> Prompt: Report how many lines below include "dispositivo", giving the figure alone.
*** Information given ***
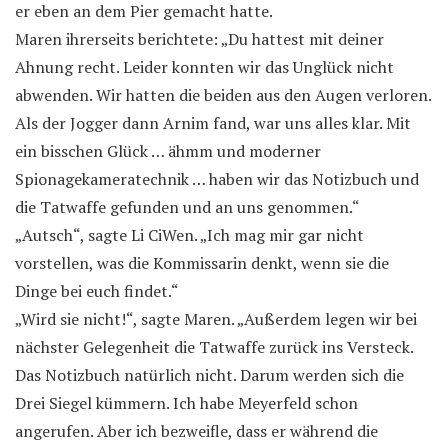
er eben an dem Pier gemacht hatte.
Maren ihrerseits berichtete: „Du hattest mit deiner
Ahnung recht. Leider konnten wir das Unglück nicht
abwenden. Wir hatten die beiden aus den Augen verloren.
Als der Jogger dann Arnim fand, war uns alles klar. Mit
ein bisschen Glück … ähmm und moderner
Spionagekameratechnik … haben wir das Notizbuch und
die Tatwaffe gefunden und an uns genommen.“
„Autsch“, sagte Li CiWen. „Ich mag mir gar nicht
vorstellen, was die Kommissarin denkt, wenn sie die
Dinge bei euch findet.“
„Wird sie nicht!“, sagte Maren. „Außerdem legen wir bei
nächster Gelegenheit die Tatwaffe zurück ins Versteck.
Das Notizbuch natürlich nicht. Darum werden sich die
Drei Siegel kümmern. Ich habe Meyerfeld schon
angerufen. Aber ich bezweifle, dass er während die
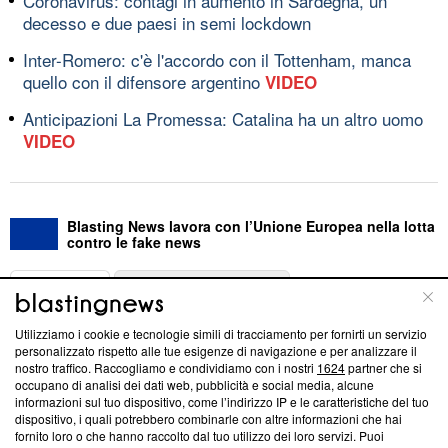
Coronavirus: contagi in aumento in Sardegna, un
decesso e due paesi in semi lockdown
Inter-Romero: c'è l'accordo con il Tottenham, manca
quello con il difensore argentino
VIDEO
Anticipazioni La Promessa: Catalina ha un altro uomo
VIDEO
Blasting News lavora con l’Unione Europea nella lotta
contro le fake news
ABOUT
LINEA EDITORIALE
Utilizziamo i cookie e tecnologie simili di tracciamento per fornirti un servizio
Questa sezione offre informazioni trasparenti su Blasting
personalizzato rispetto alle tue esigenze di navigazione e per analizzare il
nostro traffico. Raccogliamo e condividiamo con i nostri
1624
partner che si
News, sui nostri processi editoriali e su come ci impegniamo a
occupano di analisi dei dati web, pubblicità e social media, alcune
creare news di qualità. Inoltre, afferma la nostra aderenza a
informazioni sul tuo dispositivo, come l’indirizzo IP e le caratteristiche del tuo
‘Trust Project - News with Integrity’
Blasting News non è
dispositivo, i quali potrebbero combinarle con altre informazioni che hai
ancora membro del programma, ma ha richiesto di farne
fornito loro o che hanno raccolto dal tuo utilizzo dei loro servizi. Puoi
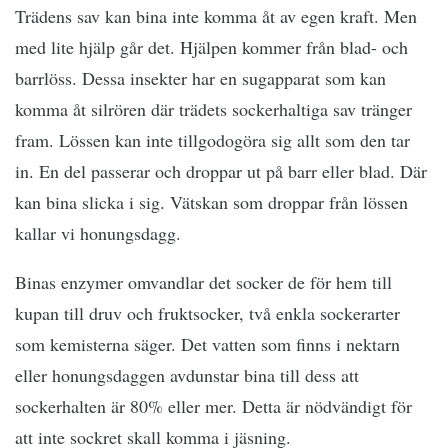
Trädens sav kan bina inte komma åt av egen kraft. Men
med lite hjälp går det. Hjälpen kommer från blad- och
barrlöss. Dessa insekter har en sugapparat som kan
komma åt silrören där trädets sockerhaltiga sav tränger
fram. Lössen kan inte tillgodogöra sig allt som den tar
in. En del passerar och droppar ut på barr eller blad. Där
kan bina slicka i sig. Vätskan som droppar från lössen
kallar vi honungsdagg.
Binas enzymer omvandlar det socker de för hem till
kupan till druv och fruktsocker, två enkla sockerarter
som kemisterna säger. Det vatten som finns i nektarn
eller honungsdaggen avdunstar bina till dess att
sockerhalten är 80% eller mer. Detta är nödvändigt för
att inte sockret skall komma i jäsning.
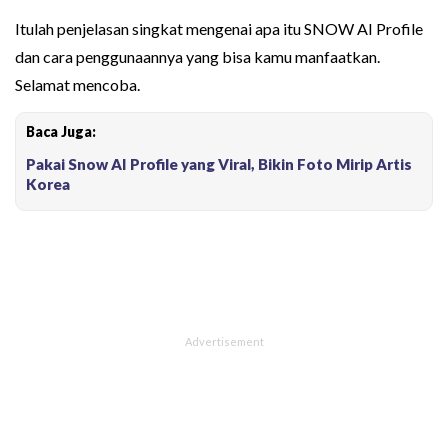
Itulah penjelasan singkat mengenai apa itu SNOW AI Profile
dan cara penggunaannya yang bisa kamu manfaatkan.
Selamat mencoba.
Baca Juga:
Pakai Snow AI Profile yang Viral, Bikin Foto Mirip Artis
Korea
*** End of Information given ***
> Answer to this task: 2